Imagine a photograph so big, its creators have trouble thinking of places large enough to display it. Imagine three stories high by eleven stories wide. Imagine a 1200 pound picture.
A group of six photographers known as "The Legacy Project," along with 400+ volunteers, artists and experts, have created the world's largest photograph, titled The Great Picture. The image, which was developed July 8, 2006, will have its premier exhibition September 6 through 29, 2007 at the Art Center College of Design in Pasadena, California.
Photographers Jerry Burchfield, Mark Chamberlain, Jacques Garnier, Rob Johnson, Douglas McCulloh, and Clayton Spada turned an F-18 jet aircraft hanger into a huge camera obscura, using 24,000 square feet of black plastic, 1300 gallons of foam gap filler, 1.52 miles of black tape and 40 cans of black spray paint to light proof the hangar.

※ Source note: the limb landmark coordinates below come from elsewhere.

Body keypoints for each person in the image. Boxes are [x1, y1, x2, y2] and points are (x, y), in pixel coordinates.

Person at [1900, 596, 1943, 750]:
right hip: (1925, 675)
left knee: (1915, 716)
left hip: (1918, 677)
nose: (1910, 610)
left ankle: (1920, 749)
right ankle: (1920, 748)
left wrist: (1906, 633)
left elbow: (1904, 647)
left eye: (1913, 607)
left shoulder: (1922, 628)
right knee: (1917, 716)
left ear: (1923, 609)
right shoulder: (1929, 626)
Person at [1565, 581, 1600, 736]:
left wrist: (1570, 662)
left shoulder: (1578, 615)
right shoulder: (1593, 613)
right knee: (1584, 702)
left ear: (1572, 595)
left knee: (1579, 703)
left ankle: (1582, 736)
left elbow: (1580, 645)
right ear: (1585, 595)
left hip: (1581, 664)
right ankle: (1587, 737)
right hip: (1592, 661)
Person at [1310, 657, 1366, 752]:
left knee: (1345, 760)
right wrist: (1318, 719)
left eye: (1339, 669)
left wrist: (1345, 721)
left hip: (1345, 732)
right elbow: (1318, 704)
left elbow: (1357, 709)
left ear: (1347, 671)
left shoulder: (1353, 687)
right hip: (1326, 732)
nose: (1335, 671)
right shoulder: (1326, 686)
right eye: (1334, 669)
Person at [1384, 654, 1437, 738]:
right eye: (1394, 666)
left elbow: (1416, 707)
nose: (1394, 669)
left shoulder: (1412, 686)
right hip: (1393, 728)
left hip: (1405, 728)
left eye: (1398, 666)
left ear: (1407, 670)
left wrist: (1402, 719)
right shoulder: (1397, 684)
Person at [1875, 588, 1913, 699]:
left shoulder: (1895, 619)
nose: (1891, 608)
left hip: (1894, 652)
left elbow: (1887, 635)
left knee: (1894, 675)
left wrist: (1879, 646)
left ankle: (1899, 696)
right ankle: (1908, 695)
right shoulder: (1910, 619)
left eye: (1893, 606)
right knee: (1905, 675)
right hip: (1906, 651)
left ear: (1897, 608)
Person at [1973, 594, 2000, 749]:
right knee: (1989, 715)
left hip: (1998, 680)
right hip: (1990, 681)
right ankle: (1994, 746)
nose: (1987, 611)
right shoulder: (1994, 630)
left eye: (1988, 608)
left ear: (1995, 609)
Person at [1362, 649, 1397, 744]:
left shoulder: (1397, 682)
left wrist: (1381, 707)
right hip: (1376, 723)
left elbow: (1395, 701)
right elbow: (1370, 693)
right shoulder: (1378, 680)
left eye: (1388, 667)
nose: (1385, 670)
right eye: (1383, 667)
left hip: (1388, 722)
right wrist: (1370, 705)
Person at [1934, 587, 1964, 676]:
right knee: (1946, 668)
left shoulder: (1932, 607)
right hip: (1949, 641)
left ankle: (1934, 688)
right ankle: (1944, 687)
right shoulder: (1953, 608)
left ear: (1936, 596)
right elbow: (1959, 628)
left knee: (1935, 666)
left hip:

To process the seamless muslin, special ordered from Germany, that they hand treated with 80 liters of gelatin silver halide emulsion, they constructed a gigantic tray made of the type of plastic used to line swimming pools. Developing took 5 hours to coordinate and 1800 gallons of black and white chemistry. "It was something like a cross between Ansel Adams' darkroom and Dante's Inferno," said Burchfield.